Fifth-grade pupils from schools throughout the county traveled to Fernwood Forest to learn about the great outdoors, including how to determine types of soil, gathering greenery, learning about conservation, studying beekeeping and other soil and water projects.
Joe and Cindy Rodak had their bee displays, honey combs taken from the hive and a clear glass display that showed the operation of a hive.
This caught the interest of many of the students, and they liked the opportunity to buy a stick of honey at the end.
I caught sight of Brad Valentine of Harding Middle School who was really looking at a tray of honey in the comb with interest.

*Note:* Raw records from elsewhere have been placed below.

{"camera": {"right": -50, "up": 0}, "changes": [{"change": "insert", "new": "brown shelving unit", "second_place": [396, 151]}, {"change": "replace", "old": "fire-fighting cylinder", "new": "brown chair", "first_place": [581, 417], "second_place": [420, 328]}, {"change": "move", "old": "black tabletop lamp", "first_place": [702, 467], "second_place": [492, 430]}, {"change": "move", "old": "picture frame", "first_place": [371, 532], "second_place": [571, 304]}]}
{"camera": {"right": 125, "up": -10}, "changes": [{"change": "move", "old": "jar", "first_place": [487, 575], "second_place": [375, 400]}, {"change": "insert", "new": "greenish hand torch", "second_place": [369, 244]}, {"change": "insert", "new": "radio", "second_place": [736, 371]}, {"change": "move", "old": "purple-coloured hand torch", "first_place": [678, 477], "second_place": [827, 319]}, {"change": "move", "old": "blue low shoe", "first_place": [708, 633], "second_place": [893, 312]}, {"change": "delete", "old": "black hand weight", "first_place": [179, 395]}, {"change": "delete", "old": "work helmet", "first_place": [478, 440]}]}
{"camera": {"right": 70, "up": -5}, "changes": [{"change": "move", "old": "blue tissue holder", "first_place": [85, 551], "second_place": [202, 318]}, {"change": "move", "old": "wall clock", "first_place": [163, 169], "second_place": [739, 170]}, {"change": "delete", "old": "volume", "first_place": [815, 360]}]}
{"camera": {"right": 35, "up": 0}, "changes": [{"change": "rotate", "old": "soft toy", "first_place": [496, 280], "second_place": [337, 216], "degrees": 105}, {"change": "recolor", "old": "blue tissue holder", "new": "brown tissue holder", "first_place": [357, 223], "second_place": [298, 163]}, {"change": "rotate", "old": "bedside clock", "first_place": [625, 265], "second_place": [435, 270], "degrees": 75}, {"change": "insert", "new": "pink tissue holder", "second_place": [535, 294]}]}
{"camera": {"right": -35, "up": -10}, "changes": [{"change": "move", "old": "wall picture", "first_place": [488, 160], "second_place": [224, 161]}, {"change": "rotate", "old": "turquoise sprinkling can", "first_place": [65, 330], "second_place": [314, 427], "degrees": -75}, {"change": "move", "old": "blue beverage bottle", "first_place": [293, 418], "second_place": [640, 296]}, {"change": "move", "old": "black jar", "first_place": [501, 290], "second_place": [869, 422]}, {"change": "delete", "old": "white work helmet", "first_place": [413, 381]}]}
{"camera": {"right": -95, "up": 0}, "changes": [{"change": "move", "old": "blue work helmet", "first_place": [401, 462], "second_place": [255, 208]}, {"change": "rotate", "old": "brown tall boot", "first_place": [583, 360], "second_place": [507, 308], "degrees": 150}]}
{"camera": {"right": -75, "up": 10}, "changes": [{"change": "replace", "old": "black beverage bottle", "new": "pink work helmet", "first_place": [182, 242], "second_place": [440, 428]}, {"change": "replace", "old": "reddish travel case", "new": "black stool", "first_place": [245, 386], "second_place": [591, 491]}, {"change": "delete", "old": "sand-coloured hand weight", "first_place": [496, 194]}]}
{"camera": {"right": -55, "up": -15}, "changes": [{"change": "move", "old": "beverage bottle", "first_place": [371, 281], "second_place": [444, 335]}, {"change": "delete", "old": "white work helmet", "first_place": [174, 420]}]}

He didn't even realize that I had taken his picture.
Our granddaughter, Jessie, spent many hours in practice for the school musical of "Music Man" and was in many dance numbers. The students were so happy to be putting on the presentation, and at the end, a band of tiny musicians came marching up to the stage for the band that was promised by con man Harold Hill. The instruments were almost as big as some of the youngsters but it was so cute, and you could tell they were very rehearsed.
The Liberty Gals and Guys 4-H Club cleaned the New Alexandria Cemetery and has had community projects of sending Christmas cards, Valentines and Easter cards to veterans; making food baskets for shut-ins; and they go to great lengths to make an attractive float for the Jefferson County Fair.
Most of the clubs hold successful community projects for their own communities.
That is what 4-H is about.
Reading the list of baked goods and confections for the eighth department of the Harrison County Fair can really make your mouth water.
For instance, the list of types of cakes includes angel food, bundt, carrot, cheesecake, chocolate, coffee, jelly roll, pound, pumpkin roll, spice, sponge, upside down, white, yellow and Texas sheet cake.
There is a list of tasty pies, too. Picture apple, cherry, peach, pecan, pumpkin, raisin, raspberry, rhubarb, banana cream, coconut cream, custard, lemon meringue, peanut butter and any other kind that a baker can come up with.
Confections include buckeyes, caramels, dipped chocolate, divinity, chocolate fudge, peanut butter fudge, vanilla, hard candy, mints, peanut brittle and taffy.
There was a list of collectibles that could be put on display. This included fossils or rocks, Indian arrowheads, shells, stamps, coins, buttons, post cards, spoons, cups or mugs, figurines, salt and pepper shakers bottles, dolls, book matches, thimbles, pencils, pens, badges, business cards, erasers, magnets, book marks and stuffed animals.
I had mentioned that the Harrison County Fair is one of the earliest. This is correct in the fact that it is ONE of the earliest, but the earliest is the Paulding County Fair that started June 10 and the Pickaway County Fair that started June 15. The Marion County Fair started July 1.